## Exercice 1
Dans l'extrait sur le dérèglement du climat, de quelle année datent les tempêtes citées ?
## Exercice 2
Relevez dans l'extrait sur le dérèglement du climat le passage compris entre « Monsieur le président, madame » et « de tels enjeux. », ces deux bornes incluses.

## Extrait du texte
+--

Par / 3 décembre 2005

Monsieur le président, madame la ministre, mes chers collègues, la canicule de l’été 2003, les tempêtes de 1999 et les nombreuses inondations qui se sont succédé ensuite, les pics de pollution atmosphérique de plus en plus fréquents, pour ne prendre que l’exemple de la France, sont autant de témoignages du dérèglement du climat, de l’augmentation du nombre de phénomènes extrêmes - donc des conséquences de l’effet de serre -, sur lesquels maintenant à peu près tout le monde s’accorde.

Face à de tels phénomènes, il ne paraît pas exagéré d’affirmer que les décisions d’aujourd’hui engagent l’avenir de la planète et de ses habitants. En conséquence, la mise en oeuvre d’une politique de prévention et d’adaptation appelle une mobilisation financière à la hauteur de tels enjeux.

+--

## Données recueillies

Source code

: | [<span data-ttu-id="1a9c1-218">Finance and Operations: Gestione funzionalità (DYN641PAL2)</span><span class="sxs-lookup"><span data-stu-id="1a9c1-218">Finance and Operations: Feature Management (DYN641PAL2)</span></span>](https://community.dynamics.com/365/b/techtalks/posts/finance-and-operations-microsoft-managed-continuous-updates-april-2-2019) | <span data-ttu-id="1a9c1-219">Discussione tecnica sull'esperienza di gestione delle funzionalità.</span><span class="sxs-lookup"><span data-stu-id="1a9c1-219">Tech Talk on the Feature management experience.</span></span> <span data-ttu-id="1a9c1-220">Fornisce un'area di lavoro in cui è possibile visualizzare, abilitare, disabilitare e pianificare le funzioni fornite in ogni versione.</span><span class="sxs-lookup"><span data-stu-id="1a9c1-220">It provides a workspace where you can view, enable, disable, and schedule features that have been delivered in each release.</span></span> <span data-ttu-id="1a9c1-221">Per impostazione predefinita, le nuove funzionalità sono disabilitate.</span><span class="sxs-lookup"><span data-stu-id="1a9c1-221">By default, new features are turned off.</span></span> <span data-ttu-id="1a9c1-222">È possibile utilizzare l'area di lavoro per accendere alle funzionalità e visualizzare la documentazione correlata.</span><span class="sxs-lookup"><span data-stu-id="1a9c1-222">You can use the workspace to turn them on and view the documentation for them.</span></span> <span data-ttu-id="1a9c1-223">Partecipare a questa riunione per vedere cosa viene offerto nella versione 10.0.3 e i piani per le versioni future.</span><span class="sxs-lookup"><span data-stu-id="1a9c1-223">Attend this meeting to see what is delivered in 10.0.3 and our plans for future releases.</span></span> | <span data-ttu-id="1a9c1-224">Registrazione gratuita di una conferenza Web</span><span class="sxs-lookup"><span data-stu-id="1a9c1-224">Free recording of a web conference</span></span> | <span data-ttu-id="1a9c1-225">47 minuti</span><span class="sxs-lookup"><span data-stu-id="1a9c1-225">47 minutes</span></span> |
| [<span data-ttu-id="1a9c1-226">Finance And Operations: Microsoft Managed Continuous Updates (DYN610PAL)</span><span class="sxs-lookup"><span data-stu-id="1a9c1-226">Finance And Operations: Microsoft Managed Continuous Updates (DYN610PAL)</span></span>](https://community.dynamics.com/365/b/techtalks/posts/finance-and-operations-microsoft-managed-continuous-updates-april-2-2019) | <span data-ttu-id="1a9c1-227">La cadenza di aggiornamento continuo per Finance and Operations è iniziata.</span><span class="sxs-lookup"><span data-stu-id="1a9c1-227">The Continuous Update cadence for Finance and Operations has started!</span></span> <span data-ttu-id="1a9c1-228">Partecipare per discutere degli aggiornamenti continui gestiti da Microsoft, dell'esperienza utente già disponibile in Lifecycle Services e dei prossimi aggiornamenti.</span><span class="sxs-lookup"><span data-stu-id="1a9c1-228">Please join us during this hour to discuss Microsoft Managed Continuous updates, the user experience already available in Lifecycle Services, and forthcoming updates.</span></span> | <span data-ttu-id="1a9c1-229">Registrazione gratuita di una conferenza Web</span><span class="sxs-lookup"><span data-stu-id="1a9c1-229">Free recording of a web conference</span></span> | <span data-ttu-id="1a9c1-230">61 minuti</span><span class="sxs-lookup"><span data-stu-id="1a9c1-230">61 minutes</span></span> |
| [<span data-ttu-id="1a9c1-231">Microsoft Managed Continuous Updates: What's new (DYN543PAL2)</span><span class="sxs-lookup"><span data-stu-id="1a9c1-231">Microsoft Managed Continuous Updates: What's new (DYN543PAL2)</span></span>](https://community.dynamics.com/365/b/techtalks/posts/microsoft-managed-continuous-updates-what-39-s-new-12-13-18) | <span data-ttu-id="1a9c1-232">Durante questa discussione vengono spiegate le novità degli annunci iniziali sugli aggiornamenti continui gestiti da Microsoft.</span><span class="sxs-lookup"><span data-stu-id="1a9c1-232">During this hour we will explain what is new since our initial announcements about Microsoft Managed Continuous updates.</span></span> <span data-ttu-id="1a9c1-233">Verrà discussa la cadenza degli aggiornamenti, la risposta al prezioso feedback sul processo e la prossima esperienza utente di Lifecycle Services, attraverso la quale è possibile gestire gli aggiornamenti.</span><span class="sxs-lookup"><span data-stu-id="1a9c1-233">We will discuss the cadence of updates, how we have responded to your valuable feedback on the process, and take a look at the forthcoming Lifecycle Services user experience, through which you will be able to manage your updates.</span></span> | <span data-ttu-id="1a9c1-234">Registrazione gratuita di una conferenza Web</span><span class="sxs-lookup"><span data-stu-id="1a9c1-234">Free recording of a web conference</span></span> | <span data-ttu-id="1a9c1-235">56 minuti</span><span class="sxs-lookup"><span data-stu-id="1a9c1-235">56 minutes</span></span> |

+--

## Votre réponse 1
De 1999.

## Votre réponse 2
Monsieur le président, madame la ministre, mes chers collègues, la canicule de l’été 2003, les tempêtes de 1999 et les nombreuses inondations qui se sont succédé ensuite, les pics de pollution atmosphérique de plus en plus fréquents, pour ne prendre que l’exemple de la France, sont autant de témoignages du dérèglement du climat, de l’augmentation du nombre de phénomènes extrêmes - donc des conséquences de l’effet de serre -, sur lesquels maintenant à peu près tout le monde s’accorde.

Face à de tels phénomènes, il ne paraît pas exagéré d’affirmer que les décisions d’aujourd’hui engagent l’avenir de la planète et de ses habitants. En conséquence, la mise en oeuvre d’une politique de prévention et d’adaptation appelle une mobilisation financière à la hauteur de tels enjeux.